ElevenLabs has a built-in test interface inside the dashboard. Click Test Agent, speak into your mic, and watch the whole pipeline fire in real time.

If everything is wired up correctly, you'll hear your OpenClaw agent talking back to you within a second or two. That moment when it first responds out loud is genuinely kind of wild.

Step 7: Connecting Twilio to Your ElevenLabs Agent

Once your voice agent is working inside ElevenLabs, the next step is making it reachable through a real phone number.
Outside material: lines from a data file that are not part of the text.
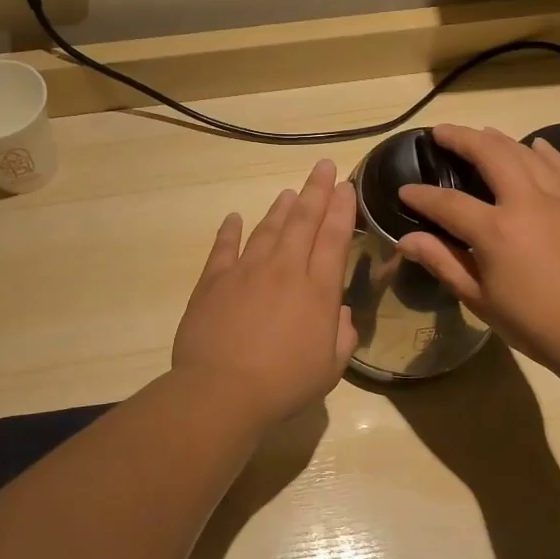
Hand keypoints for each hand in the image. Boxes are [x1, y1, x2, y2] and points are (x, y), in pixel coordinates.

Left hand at [171, 158, 359, 429]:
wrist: (222, 391)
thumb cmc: (284, 384)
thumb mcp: (330, 369)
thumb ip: (343, 336)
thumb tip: (342, 313)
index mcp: (318, 290)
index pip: (334, 238)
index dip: (342, 209)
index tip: (346, 187)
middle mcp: (285, 270)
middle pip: (303, 221)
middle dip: (316, 191)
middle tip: (324, 167)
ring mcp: (246, 271)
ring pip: (267, 228)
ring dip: (280, 207)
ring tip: (289, 191)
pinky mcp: (213, 281)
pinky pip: (224, 247)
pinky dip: (230, 230)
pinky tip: (233, 217)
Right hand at [396, 125, 559, 380]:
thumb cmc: (534, 324)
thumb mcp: (480, 300)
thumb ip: (443, 263)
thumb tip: (407, 239)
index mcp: (495, 231)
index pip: (448, 203)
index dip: (422, 196)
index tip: (405, 190)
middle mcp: (527, 203)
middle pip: (490, 154)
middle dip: (462, 139)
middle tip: (441, 133)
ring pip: (526, 154)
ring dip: (499, 140)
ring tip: (481, 134)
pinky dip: (546, 152)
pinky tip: (535, 145)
This is where Twilio comes in.

Twilio handles incoming phone calls and routes the audio to ElevenLabs, which then processes the conversation and sends spoken responses back to the caller.
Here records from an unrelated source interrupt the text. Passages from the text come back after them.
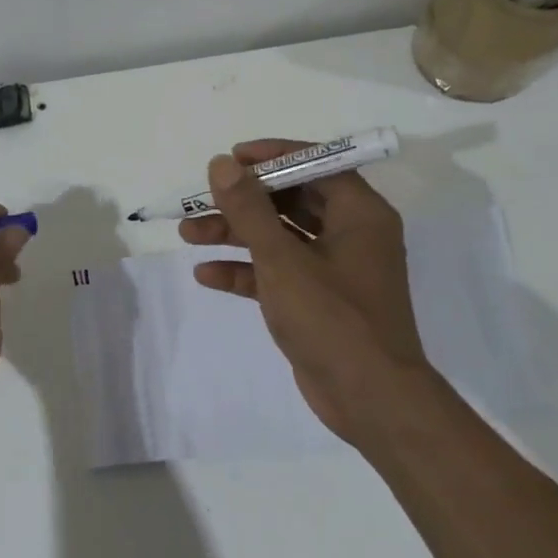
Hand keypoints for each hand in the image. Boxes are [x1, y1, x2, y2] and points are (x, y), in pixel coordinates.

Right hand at [180, 140, 432, 449]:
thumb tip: (221, 164)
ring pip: (280, 238)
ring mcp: (334, 270)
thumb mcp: (282, 259)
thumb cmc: (332, 318)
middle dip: (243, 201)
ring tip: (188, 234)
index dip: (272, 157)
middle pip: (291, 201)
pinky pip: (278, 273)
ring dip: (235, 234)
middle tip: (201, 198)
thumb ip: (249, 209)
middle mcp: (351, 234)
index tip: (231, 159)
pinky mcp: (318, 302)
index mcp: (360, 214)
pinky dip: (245, 271)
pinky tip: (206, 275)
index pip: (316, 165)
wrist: (370, 399)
Step 1: Create a Twilio Account

First, you need a Twilio account.

Go to twilio.com
Create an account
Purchase a Twilio phone number

This phone number will be the number people call to reach your AI agent.

Inside the Twilio dashboard you’ll find two important credentials:

Phone Number
Account SID
Auth Token

You’ll need both of these when connecting Twilio to ElevenLabs.

Step 2: Import Your Twilio Number into ElevenLabs

Next, switch over to the ElevenLabs dashboard.

Open Telephony
Go to Phone Numbers
Click Import Number
Choose Import from Twilio

You’ll then be asked to enter:

Phone Number
Twilio Account SID
Twilio Auth Token

Step 3: Assign the Phone Number to Your Agent

After importing the number, you’ll see it appear in the Phone Numbers section.

The next step is to assign it to your voice agent.

Click the imported phone number
Find the Agent Assignment dropdown
Select your agent

Once this is done, all incoming calls to that number will automatically be routed to your agent.

Step 4: Test the Integration

Now the fun part.

Pick up your phone and call the Twilio number you just connected.

When the call connects:

Twilio receives the call
The call is routed to your ElevenLabs agent
ElevenLabs converts your speech to text
The request is sent to OpenClaw
The response is converted to speech and played back to the caller

The result is a fully functional AI phone assistant.

Final Thoughts

It's pretty wild to hear an AI talking to you in your own voice. One thing I wish was better is the latency when having a real-time conversation with the agent. When conversing with ChatGPT's voice agent, responses feel almost instantaneous, but with this setup, they can take 5+ seconds. Nonetheless, this was a pretty fun process with some interesting use cases.